Reproduce the lines below without any change, starting at the first line and ending at the line that contains "line at (403, 379): solid -> dashed", with both included.

### DATASET EXCERPTS
====

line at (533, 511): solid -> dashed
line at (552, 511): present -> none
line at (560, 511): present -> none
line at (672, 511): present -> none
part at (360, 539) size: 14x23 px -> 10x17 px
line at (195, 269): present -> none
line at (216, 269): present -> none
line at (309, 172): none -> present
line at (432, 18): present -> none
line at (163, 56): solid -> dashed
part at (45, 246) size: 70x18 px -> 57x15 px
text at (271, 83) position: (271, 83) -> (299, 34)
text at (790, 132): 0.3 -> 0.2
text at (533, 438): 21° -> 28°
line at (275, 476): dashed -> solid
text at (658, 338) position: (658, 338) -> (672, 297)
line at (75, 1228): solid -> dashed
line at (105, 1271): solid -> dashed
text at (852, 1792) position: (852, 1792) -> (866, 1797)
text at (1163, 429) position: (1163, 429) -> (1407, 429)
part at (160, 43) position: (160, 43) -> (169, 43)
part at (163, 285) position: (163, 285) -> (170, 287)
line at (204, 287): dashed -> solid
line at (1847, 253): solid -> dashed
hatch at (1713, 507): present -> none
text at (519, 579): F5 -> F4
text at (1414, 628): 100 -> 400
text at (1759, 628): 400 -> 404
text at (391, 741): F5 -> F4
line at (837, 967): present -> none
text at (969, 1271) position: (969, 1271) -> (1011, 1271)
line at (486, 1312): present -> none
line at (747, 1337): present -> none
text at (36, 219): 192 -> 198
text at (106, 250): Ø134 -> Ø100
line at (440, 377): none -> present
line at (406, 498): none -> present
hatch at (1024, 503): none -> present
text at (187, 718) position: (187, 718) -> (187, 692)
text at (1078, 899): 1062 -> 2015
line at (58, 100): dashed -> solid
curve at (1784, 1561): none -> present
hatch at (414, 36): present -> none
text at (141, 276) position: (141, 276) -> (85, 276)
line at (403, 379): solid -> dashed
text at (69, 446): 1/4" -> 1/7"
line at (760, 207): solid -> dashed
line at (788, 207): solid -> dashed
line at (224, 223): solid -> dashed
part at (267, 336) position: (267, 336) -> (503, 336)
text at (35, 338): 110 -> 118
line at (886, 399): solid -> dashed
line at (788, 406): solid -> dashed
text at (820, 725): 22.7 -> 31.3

====

### THE RESULT
line at (533, 511): solid -> dashed
line at (552, 511): present -> none
line at (560, 511): present -> none
line at (672, 511): present -> none
part at (360, 539) size: 14x23 px -> 10x17 px
line at (195, 269): present -> none
line at (216, 269): present -> none
line at (309, 172): none -> present
line at (432, 18): present -> none
line at (163, 56): solid -> dashed
part at (45, 246) size: 70x18 px -> 57x15 px
text at (271, 83) position: (271, 83) -> (299, 34)
text at (790, 132): 0.3 -> 0.2
text at (533, 438): 21° -> 28°
line at (275, 476): dashed -> solid
text at (658, 338) position: (658, 338) -> (672, 297)
line at (75, 1228): solid -> dashed
line at (105, 1271): solid -> dashed
text at (852, 1792) position: (852, 1792) -> (866, 1797)
text at (1163, 429) position: (1163, 429) -> (1407, 429)
part at (160, 43) position: (160, 43) -> (169, 43)
part at (163, 285) position: (163, 285) -> (170, 287)
line at (204, 287): dashed -> solid
line at (1847, 253): solid -> dashed
hatch at (1713, 507): present -> none
text at (519, 579): F5 -> F4
text at (1414, 628): 100 -> 400
text at (1759, 628): 400 -> 404
text at (391, 741): F5 -> F4
line at (837, 967): present -> none
text at (969, 1271) position: (969, 1271) -> (1011, 1271)
line at (486, 1312): present -> none
line at (747, 1337): present -> none
text at (36, 219): 192 -> 198
text at (106, 250): Ø134 -> Ø100
line at (440, 377): none -> present
line at (406, 498): none -> present
hatch at (1024, 503): none -> present
text at (187, 718) position: (187, 718) -> (187, 692)
text at (1078, 899): 1062 -> 2015
line at (58, 100): dashed -> solid
curve at (1784, 1561): none -> present
hatch at (414, 36): present -> none
text at (141, 276) position: (141, 276) -> (85, 276)
line at (403, 379): solid -> dashed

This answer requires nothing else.